Please output the source text from all of the material below, copying every line exactly and leaving the pictures out.

Stored data entries
+ + + + +

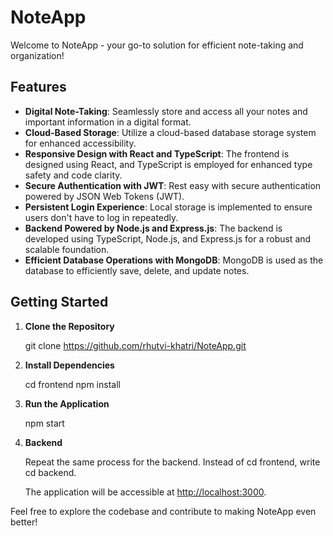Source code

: # NoteApp

Welcome to NoteApp - your go-to solution for efficient note-taking and organization!

## Features

- **Digital Note-Taking**: Seamlessly store and access all your notes and important information in a digital format.
- **Cloud-Based Storage**: Utilize a cloud-based database storage system for enhanced accessibility.
- **Responsive Design with React and TypeScript**: The frontend is designed using React, and TypeScript is employed for enhanced type safety and code clarity.
- **Secure Authentication with JWT**: Rest easy with secure authentication powered by JSON Web Tokens (JWT).
- **Persistent Login Experience**: Local storage is implemented to ensure users don't have to log in repeatedly.
- **Backend Powered by Node.js and Express.js**: The backend is developed using TypeScript, Node.js, and Express.js for a robust and scalable foundation.
- **Efficient Database Operations with MongoDB**: MongoDB is used as the database to efficiently save, delete, and update notes.

## Getting Started

1. **Clone the Repository**

   git clone https://github.com/rhutvi-khatri/NoteApp.git

2. **Install Dependencies**

   cd frontend
   npm install

3. **Run the Application**

   npm start

4. **Backend**

    Repeat the same process for the backend. Instead of cd frontend, write cd backend.
   
   The application will be accessible at [http://localhost:3000](http://localhost:3000).

Feel free to explore the codebase and contribute to making NoteApp even better!
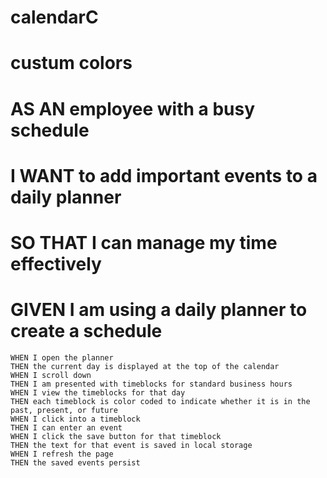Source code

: # calendarC
# custum colors
# AS AN employee with a busy schedule
# I WANT to add important events to a daily planner
# SO THAT I can manage my time effectively
# GIVEN I am using a daily planner to create a schedule
    WHEN I open the planner
    THEN the current day is displayed at the top of the calendar
    WHEN I scroll down
    THEN I am presented with timeblocks for standard business hours
    WHEN I view the timeblocks for that day
    THEN each timeblock is color coded to indicate whether it is in the past, present, or future
    WHEN I click into a timeblock
    THEN I can enter an event
    WHEN I click the save button for that timeblock
    THEN the text for that event is saved in local storage
    WHEN I refresh the page
    THEN the saved events persist
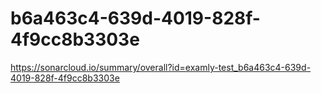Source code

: # b6a463c4-639d-4019-828f-4f9cc8b3303e
https://sonarcloud.io/summary/overall?id=examly-test_b6a463c4-639d-4019-828f-4f9cc8b3303e
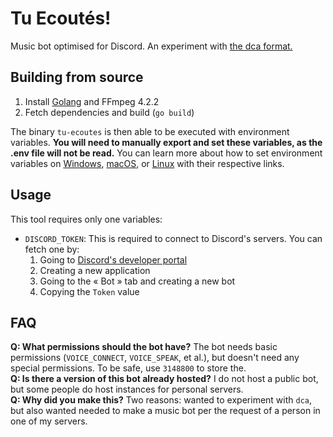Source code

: # Tu Ecoutés!
Music bot optimised for Discord. An experiment with [the dca format.](https://github.com/bwmarrin/dca)

## Building from source
1. Install [Golang](https://golang.org/dl) and FFmpeg 4.2.2
2. Fetch dependencies and build (`go build`)

The binary `tu-ecoutes` is then able to be executed with environment variables. **You will need to manually export and set these variables, as the .env file will not be read.** You can learn more about how to set environment variables on [Windows](https://docs.microsoft.com/powershell/module/microsoft.powershell.core/about/about_environment_variables), [macOS](https://support.apple.com/guide/terminal/apd382cc5fa-4f58-4449-b20a-41c53c006f8f), or [Linux](https://www.redhat.com/sysadmin/linux-environment-variables) with their respective links.

## Usage
This tool requires only one variables:
- `DISCORD_TOKEN`: This is required to connect to Discord's servers. You can fetch one by:
  1. Going to [Discord's developer portal](https://discord.com/developers)
  2. Creating a new application
  3. Going to the « Bot » tab and creating a new bot
  4. Copying the `Token` value

## FAQ
**Q: What permissions should the bot have?** The bot needs basic permissions (`VOICE_CONNECT`, `VOICE_SPEAK`, et al.), but doesn't need any special permissions. To be safe, use `3148800` to store the. <br/>
**Q: Is there a version of this bot already hosted?** I do not host a public bot, but some people do host instances for personal servers.<br/>
**Q: Why did you make this?** Two reasons: wanted to experiment with `dca`, but also wanted needed to make a music bot per the request of a person in one of my servers.

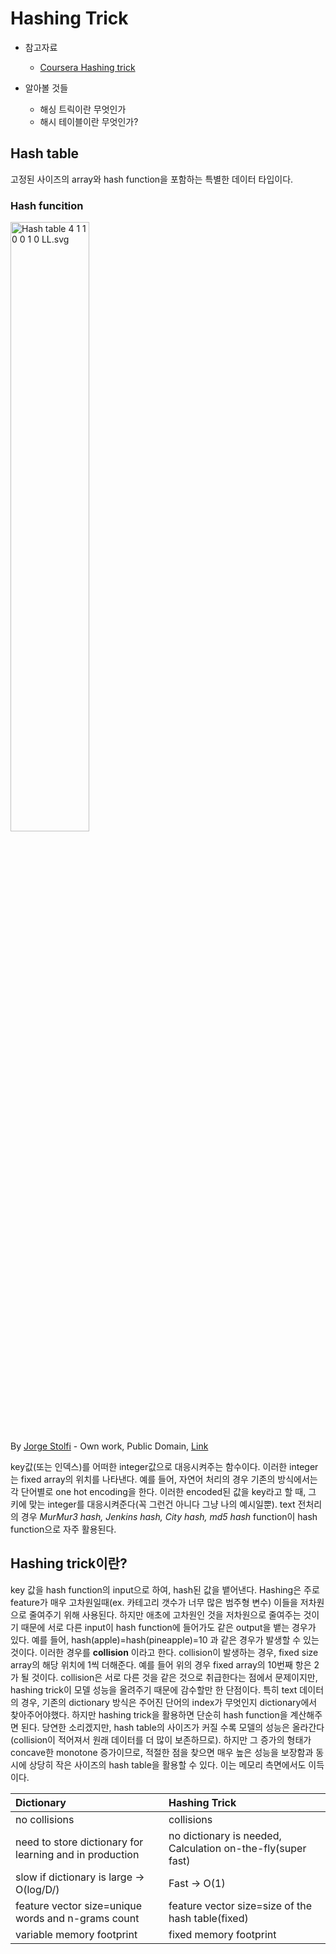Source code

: # Hashing Trick

- 참고자료
    - <a href="https://ko.coursera.org/lecture/machine-learning-applications-big-data/hashing-trick-GswXH">Coursera Hashing trick</a>

- 알아볼 것들
    - 해싱 트릭이란 무엇인가
    - 해시 테이블이란 무엇인가?

## Hash table

고정된 사이즈의 array와 hash function을 포함하는 특별한 데이터 타입이다.

### Hash funcition

<p><a href="https://commons.wikimedia.org/wiki/File:Hash_table_4_1_1_0_0_1_0_LL.svg#/media/File:Hash_table_4_1_1_0_0_1_0_LL.svg"><img width=50% src="https://upload.wikimedia.org/wikipedia/commons/thumb/5/58/Hash_table_4_1_1_0_0_1_0_LL.svg/1200px-Hash_table_4_1_1_0_0_1_0_LL.svg.png" alt="Hash table 4 1 1 0 0 1 0 LL.svg"></a><br>By <a href="//commons.wikimedia.org/wiki/User:Jorge_Stolfi" title="User:Jorge Stolfi">Jorge Stolfi</a> - <span class="int-own-work" lang="en">Own work</span>, Public Domain, <a href="https://commons.wikimedia.org/w/index.php?curid=6601264">Link</a></p>

key값(또는 인덱스)를 어떠한 integer값으로 대응시켜주는 함수이다. 이러한 integer는 fixed array의 위치를 나타낸다. 예를 들어, 자연어 처리의 경우 기존의 방식에서는 각 단어별로 one hot encoding을 한다. 이러한 encoded된 값을 key라고 할 때, 그 키에 맞는 integer를 대응시켜준다(꼭 그런건 아니다 그냥 나의 예시일뿐). text 전처리의 경우 *MurMur3 hash, Jenkins hash, City hash, md5 hash* function이 hash function으로 자주 활용된다.

## Hashing trick이란?

key 값을 hash function의 input으로 하여, hash된 값을 뱉어낸다. Hashing은 주로 feature가 매우 고차원일때(ex. 카테고리 갯수가 너무 많은 범주형 변수) 이들을 저차원으로 줄여주기 위해 사용된다. 하지만 애초에 고차원인 것을 저차원으로 줄여주는 것이기 때문에 서로 다른 input이 hash function에 들어가도 같은 output을 뱉는 경우가 있다. 예를 들어, hash(apple)=hash(pineapple)=10 과 같은 경우가 발생할 수 있는 것이다. 이러한 경우를 **collision** 이라고 한다. collision이 발생하는 경우, fixed size array의 해당 위치에 1씩 더해준다. 예를 들어 위의 경우 fixed array의 10번째 항은 2가 될 것이다. collision은 서로 다른 것을 같은 것으로 취급한다는 점에서 문제이지만, hashing trick이 모델 성능을 올려주기 때문에 감수할만 한 단점이다. 특히 text 데이터의 경우, 기존의 dictionary 방식은 주어진 단어의 index가 무엇인지 dictionary에서 찾아주어야했다. 하지만 hashing trick을 활용하면 단순히 hash function을 계산해주면 된다. 당연한 소리겠지만, hash table의 사이즈가 커질 수록 모델의 성능은 올라간다(collision이 적어져서 원래 데이터를 더 많이 보존하므로). 하지만 그 증가의 형태가 concave한 monotone 증가이므로, 적절한 점을 찾으면 매우 높은 성능을 보장함과 동시에 상당히 작은 사이즈의 hash table을 활용할 수 있다. 이는 메모리 측면에서도 이득이다.

| Dictionary | Hashing Trick     |
| :------------- | :------------- |
| no collisions       | collisions       |
| need to store dictionary for learning  and in production | no dictionary is needed, Calculation on-the-fly(super fast)|
| slow if dictionary is large -> O(log/D/) | Fast -> O(1)|
| feature vector size=unique words and n-grams count | feature vector size=size of the hash table(fixed) |
|variable memory footprint|fixed memory footprint|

+ + + + +

*WRITTEN SOLUTION*.
Source code

: # NoteApp

Welcome to NoteApp - your go-to solution for efficient note-taking and organization!

## Features

- **Digital Note-Taking**: Seamlessly store and access all your notes and important information in a digital format.
- **Cloud-Based Storage**: Utilize a cloud-based database storage system for enhanced accessibility.
- **Responsive Design with React and TypeScript**: The frontend is designed using React, and TypeScript is employed for enhanced type safety and code clarity.
- **Secure Authentication with JWT**: Rest easy with secure authentication powered by JSON Web Tokens (JWT).
- **Persistent Login Experience**: Local storage is implemented to ensure users don't have to log in repeatedly.
- **Backend Powered by Node.js and Express.js**: The backend is developed using TypeScript, Node.js, and Express.js for a robust and scalable foundation.
- **Efficient Database Operations with MongoDB**: MongoDB is used as the database to efficiently save, delete, and update notes.

## Getting Started

1. **Clone the Repository**

   git clone https://github.com/rhutvi-khatri/NoteApp.git

2. **Install Dependencies**

   cd frontend
   npm install

3. **Run the Application**

   npm start

4. **Backend**

    Repeat the same process for the backend. Instead of cd frontend, write cd backend.
   
   The application will be accessible at [http://localhost:3000](http://localhost:3000).

Feel free to explore the codebase and contribute to making NoteApp even better!
Source code

: # calendarC
# custum colors
# AS AN employee with a busy schedule
# I WANT to add important events to a daily planner
# SO THAT I can manage my time effectively
# GIVEN I am using a daily planner to create a schedule
    WHEN I open the planner
    THEN the current day is displayed at the top of the calendar
    WHEN I scroll down
    THEN I am presented with timeblocks for standard business hours
    WHEN I view the timeblocks for that day
    THEN each timeblock is color coded to indicate whether it is in the past, present, or future
    WHEN I click into a timeblock
    THEN I can enter an event
    WHEN I click the save button for that timeblock
    THEN the text for that event is saved in local storage
    WHEN I refresh the page
    THEN the saved events persist
Source code

: # b6a463c4-639d-4019-828f-4f9cc8b3303e
https://sonarcloud.io/summary/overall?id=examly-test_b6a463c4-639d-4019-828f-4f9cc8b3303e
Source code

: # Tu Ecoutés!
Music bot optimised for Discord. An experiment with [the dca format.](https://github.com/bwmarrin/dca)

## Building from source
1. Install [Golang](https://golang.org/dl) and FFmpeg 4.2.2
2. Fetch dependencies and build (`go build`)

The binary `tu-ecoutes` is then able to be executed with environment variables. **You will need to manually export and set these variables, as the .env file will not be read.** You can learn more about how to set environment variables on [Windows](https://docs.microsoft.com/powershell/module/microsoft.powershell.core/about/about_environment_variables), [macOS](https://support.apple.com/guide/terminal/apd382cc5fa-4f58-4449-b20a-41c53c006f8f), or [Linux](https://www.redhat.com/sysadmin/linux-environment-variables) with their respective links.

## Usage
This tool requires only one variables:
- `DISCORD_TOKEN`: This is required to connect to Discord's servers. You can fetch one by:
  1. Going to [Discord's developer portal](https://discord.com/developers)
  2. Creating a new application
  3. Going to the « Bot » tab and creating a new bot
  4. Copying the `Token` value

## FAQ
**Q: What permissions should the bot have?** The bot needs basic permissions (`VOICE_CONNECT`, `VOICE_SPEAK`, et al.), but doesn't need any special permissions. To be safe, use `3148800` to store the. <br/>
**Q: Is there a version of this bot already hosted?** I do not host a public bot, but some people do host instances for personal servers.<br/>
**Q: Why did you make this?** Two reasons: wanted to experiment with `dca`, but also wanted needed to make a music bot per the request of a person in one of my servers.

Source code

: # Hashing Trick

- 참고자료
    - <a href="https://ko.coursera.org/lecture/machine-learning-applications-big-data/hashing-trick-GswXH">Coursera Hashing trick</a>

- 알아볼 것들
    - 해싱 트릭이란 무엇인가
    - 해시 테이블이란 무엇인가?

## Hash table

고정된 사이즈의 array와 hash function을 포함하는 특별한 데이터 타입이다.

### Hash funcition

<p><a href="https://commons.wikimedia.org/wiki/File:Hash_table_4_1_1_0_0_1_0_LL.svg#/media/File:Hash_table_4_1_1_0_0_1_0_LL.svg"><img width=50% src="https://upload.wikimedia.org/wikipedia/commons/thumb/5/58/Hash_table_4_1_1_0_0_1_0_LL.svg/1200px-Hash_table_4_1_1_0_0_1_0_LL.svg.png" alt="Hash table 4 1 1 0 0 1 0 LL.svg"></a><br>By <a href="//commons.wikimedia.org/wiki/User:Jorge_Stolfi" title="User:Jorge Stolfi">Jorge Stolfi</a> - <span class="int-own-work" lang="en">Own work</span>, Public Domain, <a href="https://commons.wikimedia.org/w/index.php?curid=6601264">Link</a></p>

key값(또는 인덱스)를 어떠한 integer값으로 대응시켜주는 함수이다. 이러한 integer는 fixed array의 위치를 나타낸다. 예를 들어, 자연어 처리의 경우 기존의 방식에서는 각 단어별로 one hot encoding을 한다. 이러한 encoded된 값을 key라고 할 때, 그 키에 맞는 integer를 대응시켜준다(꼭 그런건 아니다 그냥 나의 예시일뿐). text 전처리의 경우 *MurMur3 hash, Jenkins hash, City hash, md5 hash* function이 hash function으로 자주 활용된다.

## Hashing trick이란?

key 값을 hash function의 input으로 하여, hash된 값을 뱉어낸다. Hashing은 주로 feature가 매우 고차원일때(ex. 카테고리 갯수가 너무 많은 범주형 변수) 이들을 저차원으로 줄여주기 위해 사용된다. 하지만 애초에 고차원인 것을 저차원으로 줄여주는 것이기 때문에 서로 다른 input이 hash function에 들어가도 같은 output을 뱉는 경우가 있다. 예를 들어, hash(apple)=hash(pineapple)=10 과 같은 경우가 발생할 수 있는 것이다. 이러한 경우를 **collision** 이라고 한다. collision이 발생하는 경우, fixed size array의 해당 위치에 1씩 더해준다. 예를 들어 위의 경우 fixed array의 10번째 항은 2가 될 것이다. collision은 서로 다른 것을 같은 것으로 취급한다는 점에서 문제이지만, hashing trick이 모델 성능을 올려주기 때문에 감수할만 한 단점이다. 특히 text 데이터의 경우, 기존의 dictionary 방식은 주어진 단어의 index가 무엇인지 dictionary에서 찾아주어야했다. 하지만 hashing trick을 활용하면 단순히 hash function을 계산해주면 된다. 당연한 소리겠지만, hash table의 사이즈가 커질 수록 모델의 성능은 올라간다(collision이 적어져서 원래 데이터를 더 많이 보존하므로). 하지만 그 증가의 형태가 concave한 monotone 증가이므로, 적절한 점을 찾으면 매우 높은 성능을 보장함과 동시에 상당히 작은 사이즈의 hash table을 활용할 수 있다. 이는 메모리 측면에서도 이득이다.

| Dictionary | Hashing Trick     |
| :------------- | :------------- |
| no collisions       | collisions       |
| need to store dictionary for learning  and in production | no dictionary is needed, Calculation on-the-fly(super fast)|
| slow if dictionary is large -> O(log/D/) | Fast -> O(1)|
| feature vector size=unique words and n-grams count | feature vector size=size of the hash table(fixed) |
|variable memory footprint|fixed memory footprint|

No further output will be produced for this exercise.